**PROBLEM**
In the material, substitute "enclosing box" for "bounding box" in the lines between the line containing "Rendered at 1654 by 931 pixels." and the line containing "picture [390, 207, 1171, 931]", inclusive. Reproduce only those lines, with nothing else altered.

[Element location data]
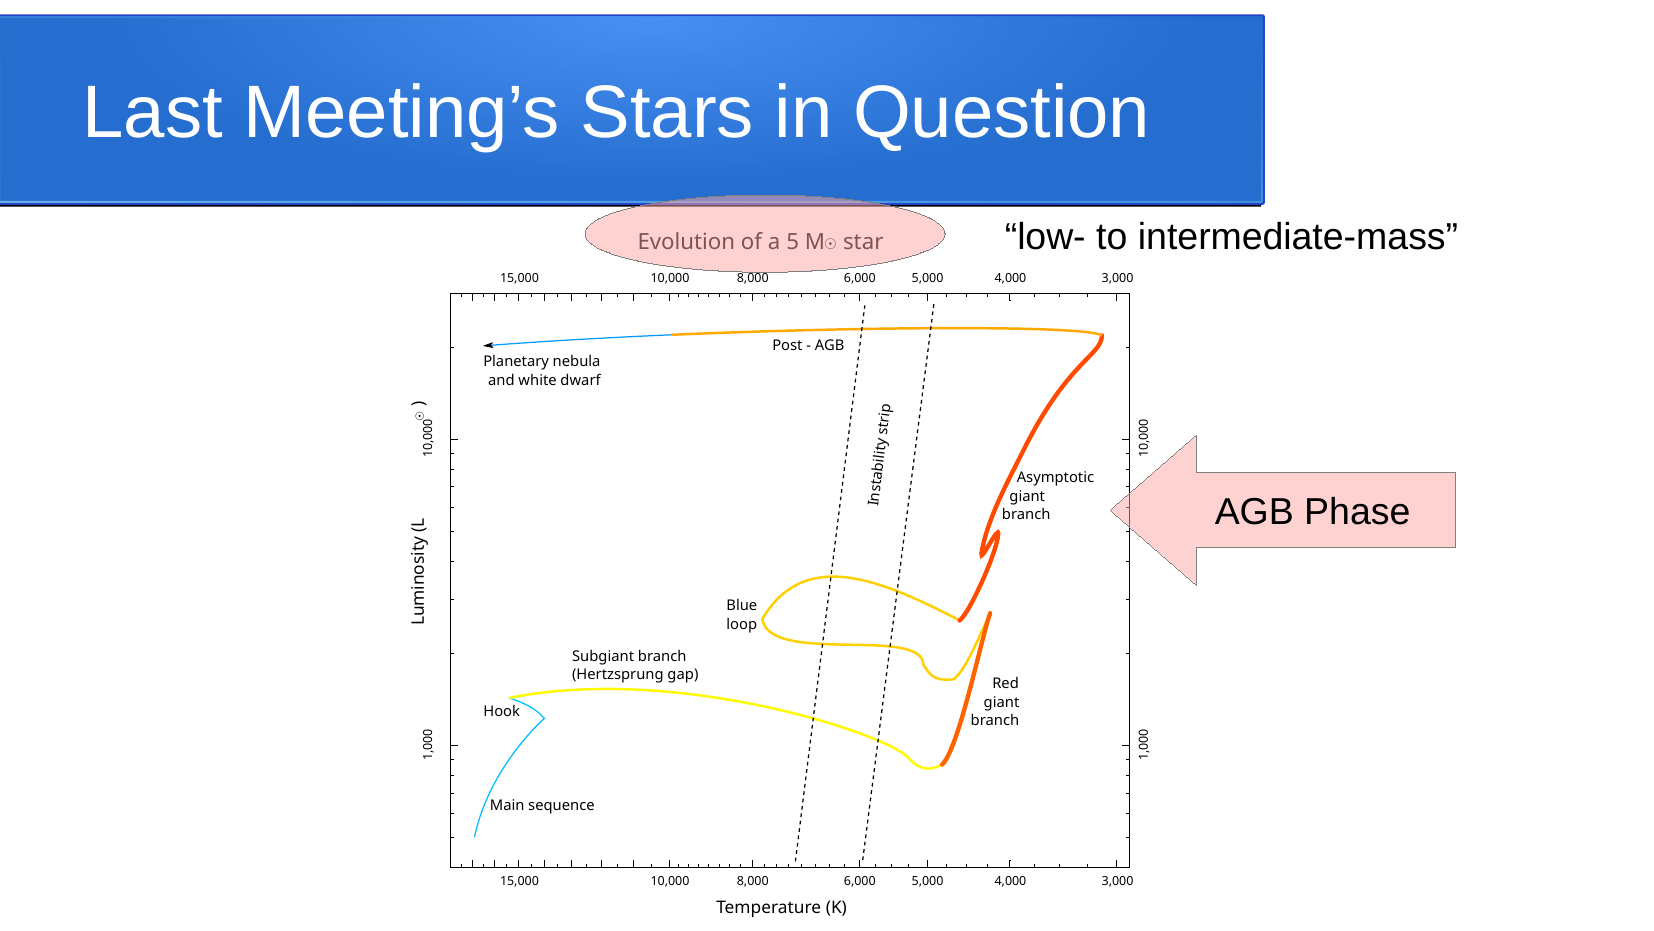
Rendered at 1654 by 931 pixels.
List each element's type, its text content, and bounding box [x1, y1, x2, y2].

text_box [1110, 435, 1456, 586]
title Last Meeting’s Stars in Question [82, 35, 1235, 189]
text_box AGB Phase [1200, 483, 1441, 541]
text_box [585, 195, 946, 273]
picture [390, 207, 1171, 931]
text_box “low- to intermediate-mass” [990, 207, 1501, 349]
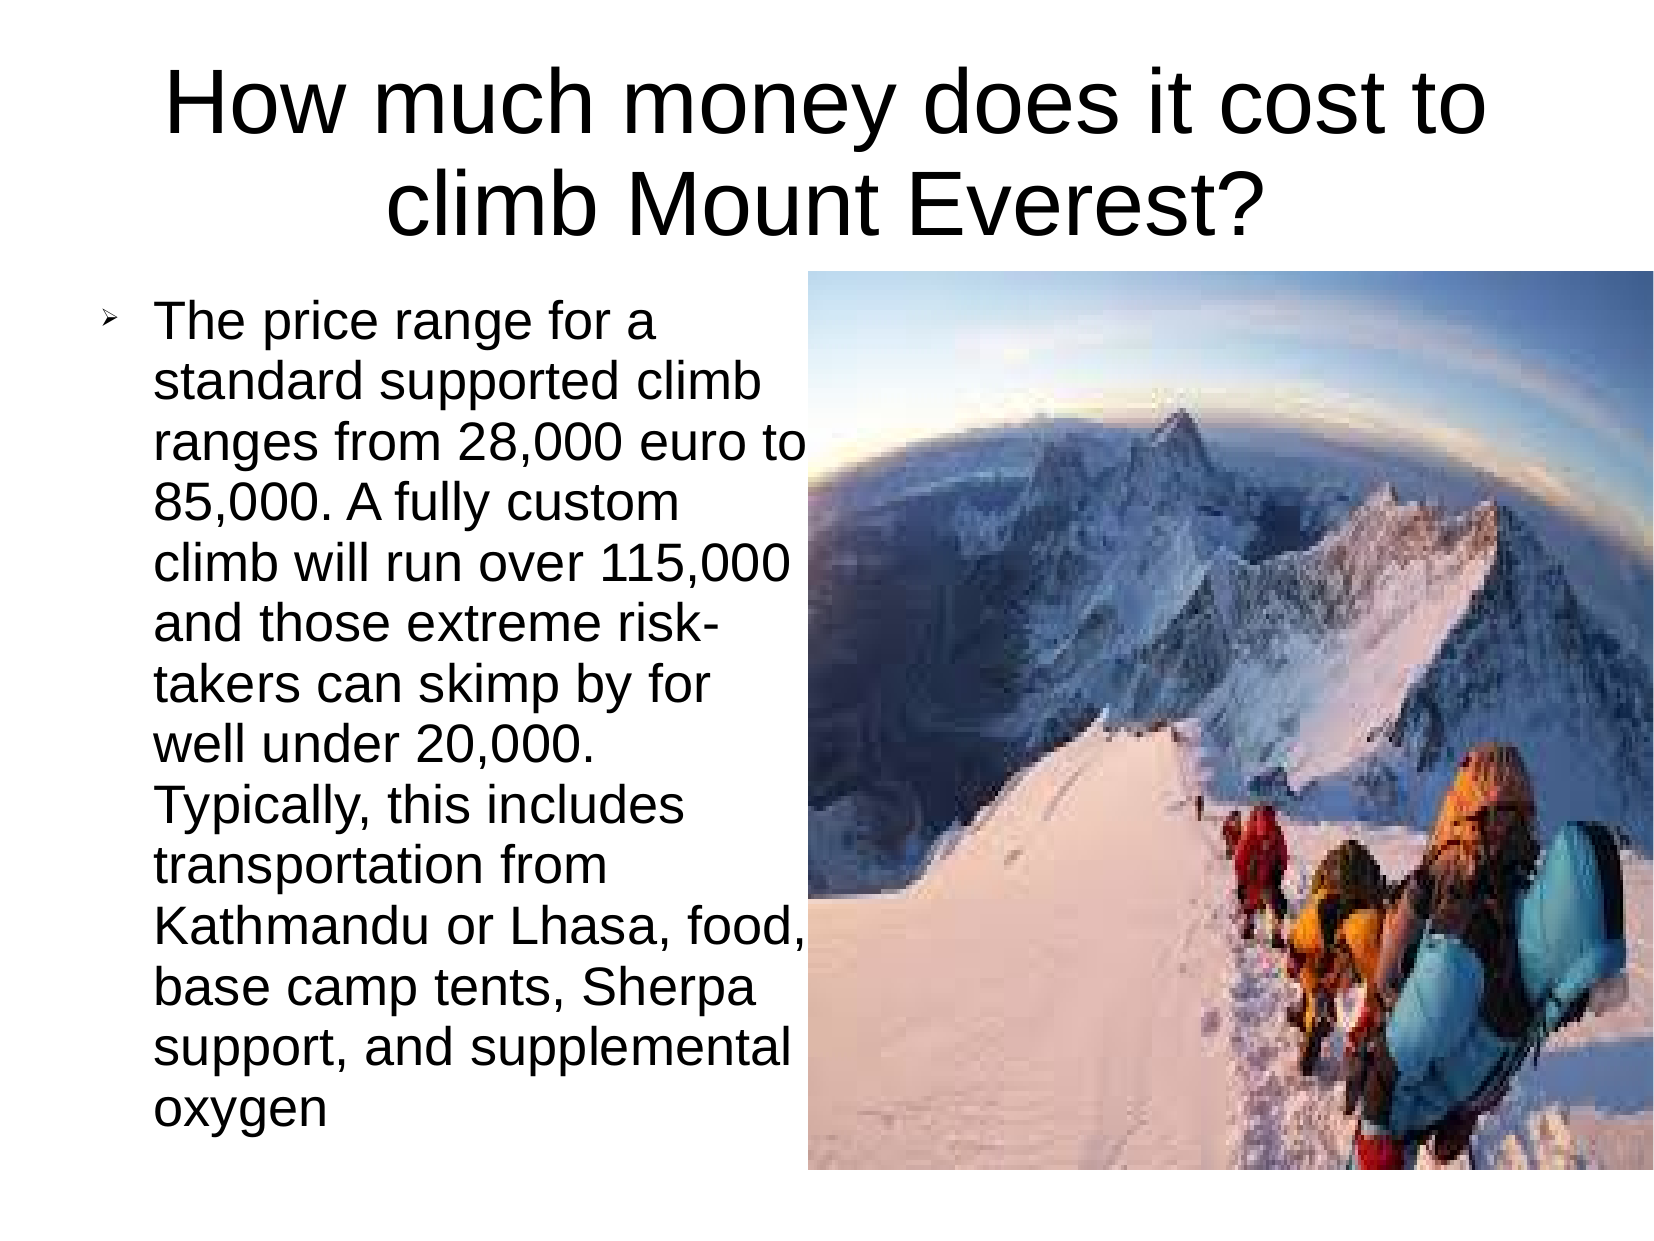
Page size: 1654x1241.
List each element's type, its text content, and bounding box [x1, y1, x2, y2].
...
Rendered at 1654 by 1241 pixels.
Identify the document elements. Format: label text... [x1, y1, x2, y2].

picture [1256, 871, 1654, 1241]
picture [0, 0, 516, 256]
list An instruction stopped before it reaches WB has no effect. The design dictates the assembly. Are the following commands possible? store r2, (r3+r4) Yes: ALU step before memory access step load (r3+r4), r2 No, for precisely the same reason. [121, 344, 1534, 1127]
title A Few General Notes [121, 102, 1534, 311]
* * *
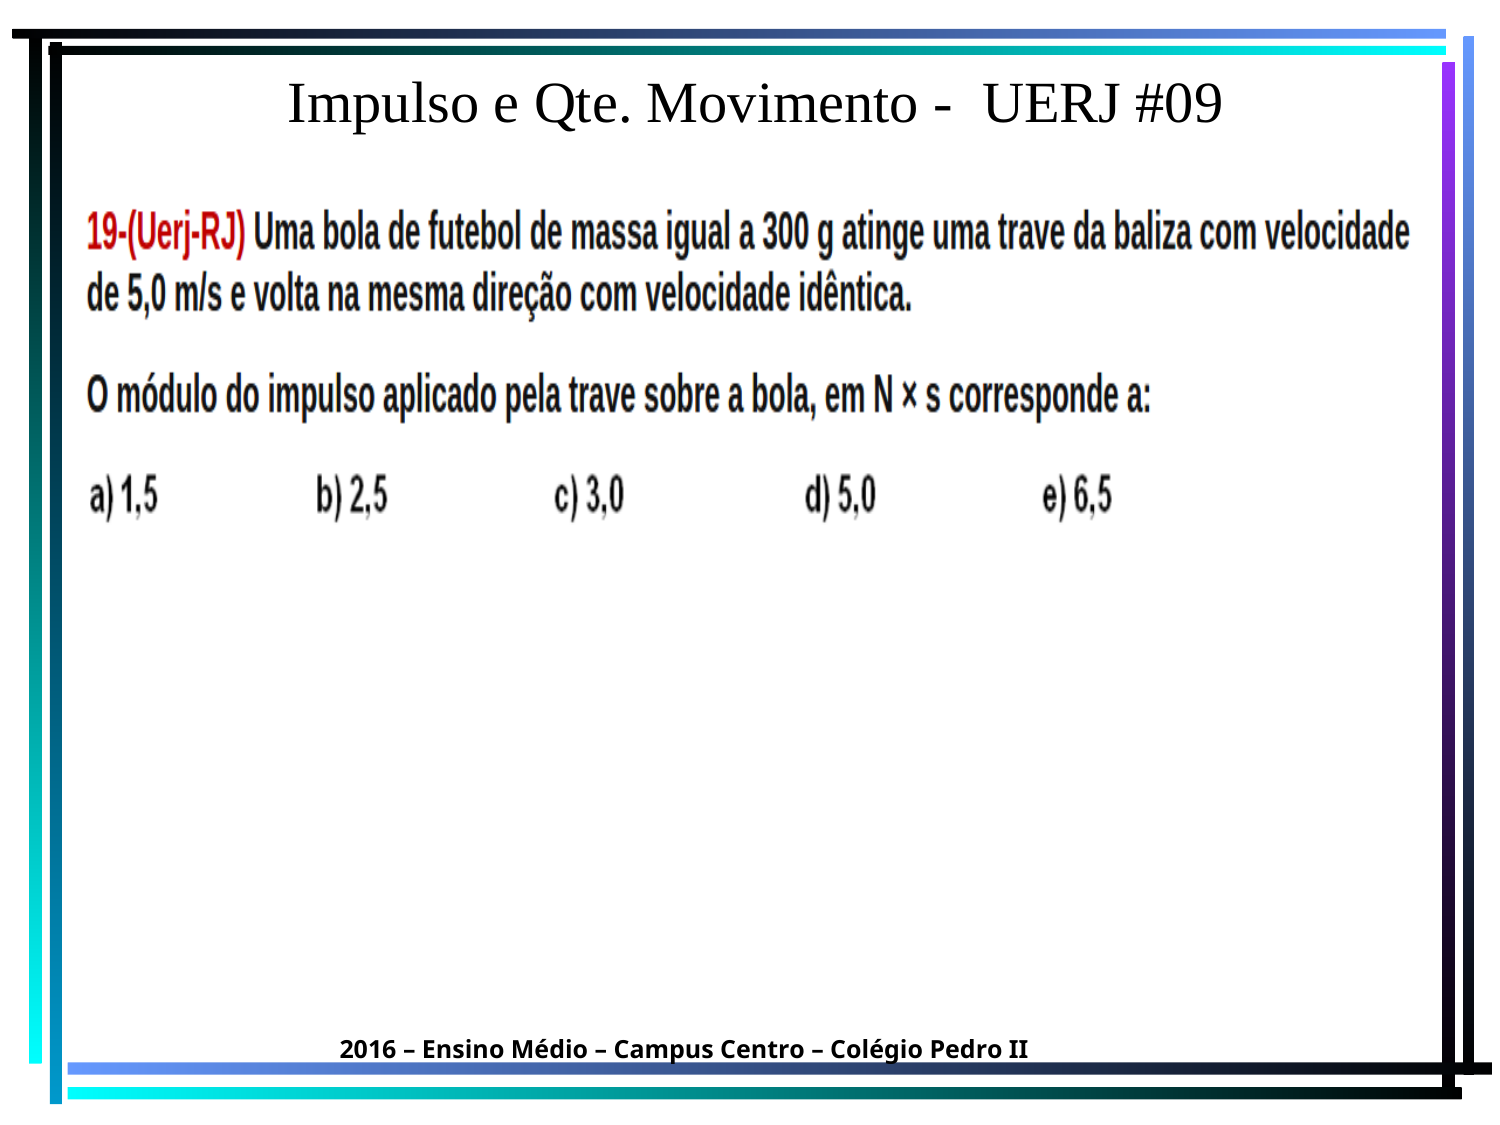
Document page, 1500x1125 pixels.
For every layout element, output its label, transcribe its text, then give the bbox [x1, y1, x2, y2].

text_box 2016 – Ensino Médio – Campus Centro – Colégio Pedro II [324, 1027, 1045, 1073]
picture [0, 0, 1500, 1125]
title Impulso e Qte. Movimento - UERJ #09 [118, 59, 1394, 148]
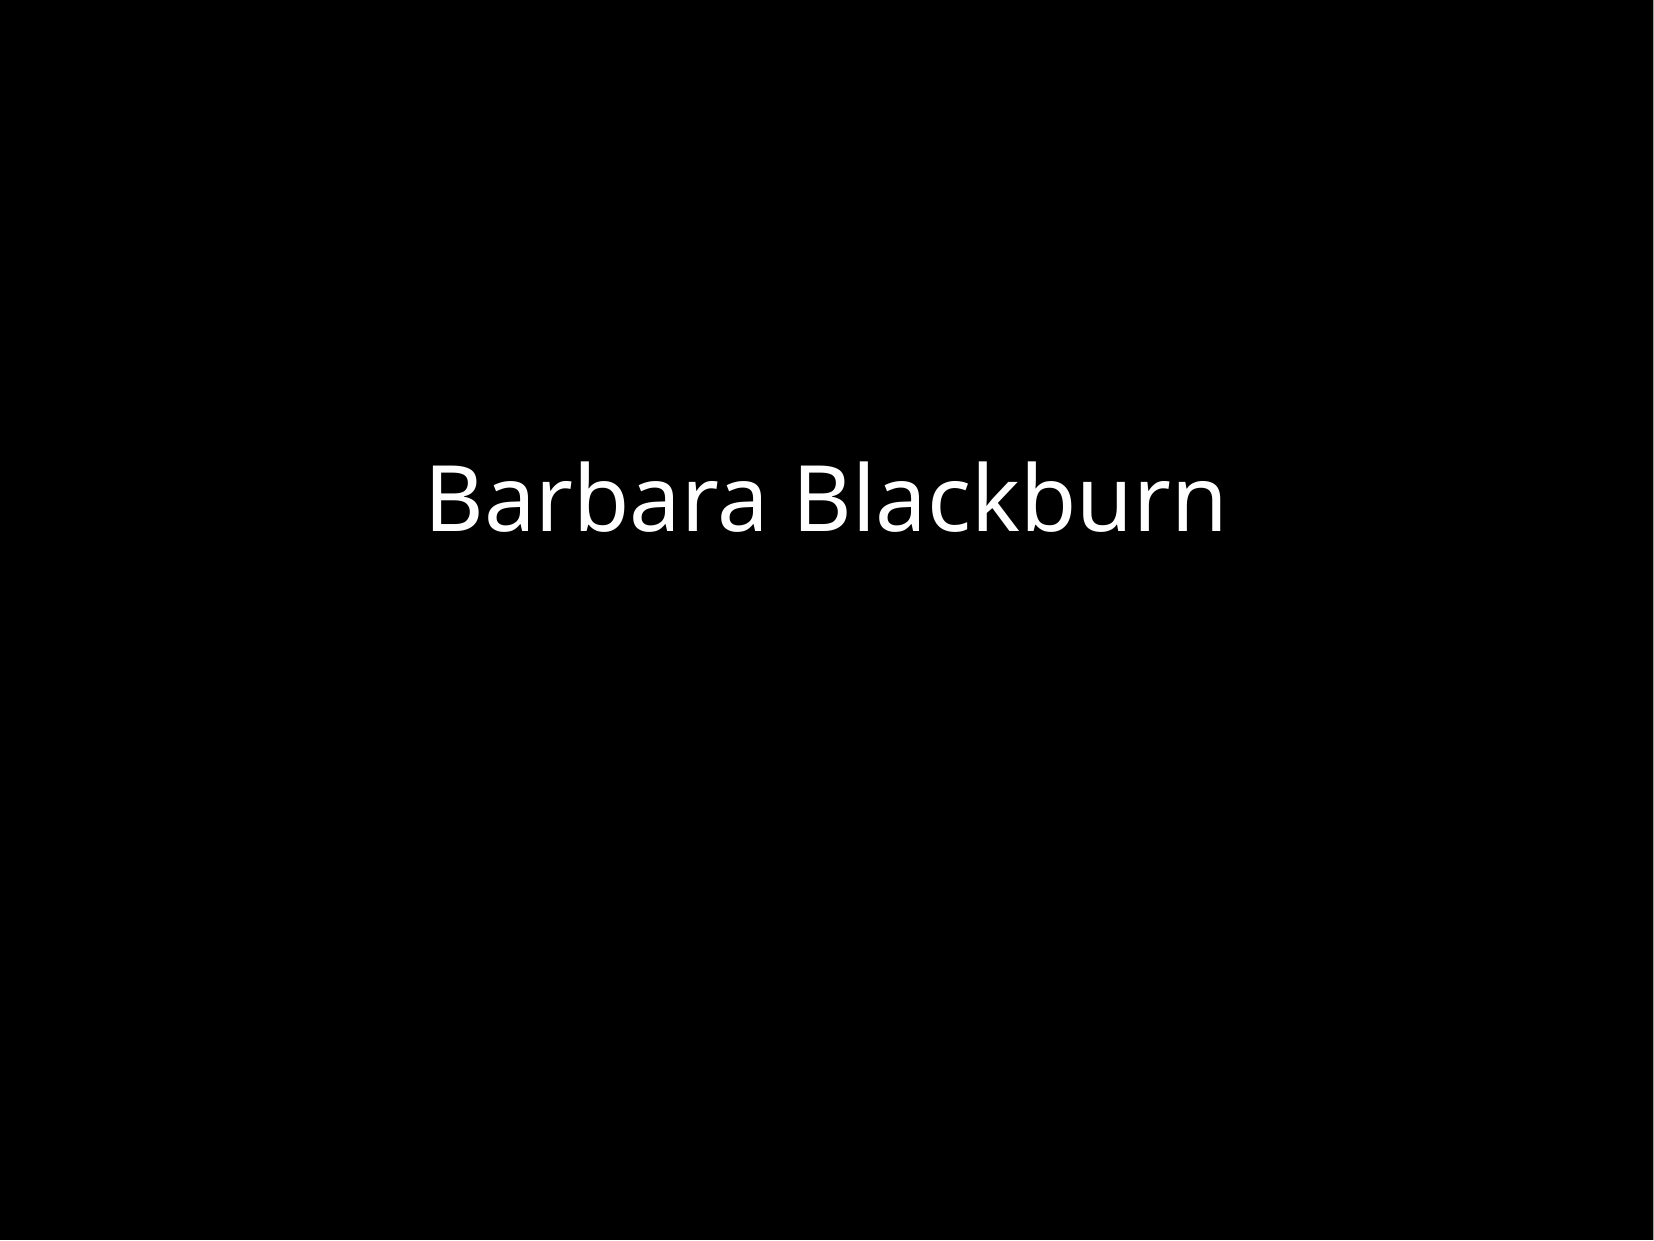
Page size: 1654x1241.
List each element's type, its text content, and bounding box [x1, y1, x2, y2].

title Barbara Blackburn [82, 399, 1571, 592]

**OUTPUT BELOW**
Rendered at 1654 by 931 pixels.
List each element's type, its text content, and enclosing box [x1, y1, x2, y2].

text_box [1110, 435, 1456, 586]
title Last Meeting’s Stars in Question [82, 35, 1235, 189]
text_box AGB Phase [1200, 483, 1441, 541]
text_box [585, 195, 946, 273]
picture [390, 207, 1171, 931]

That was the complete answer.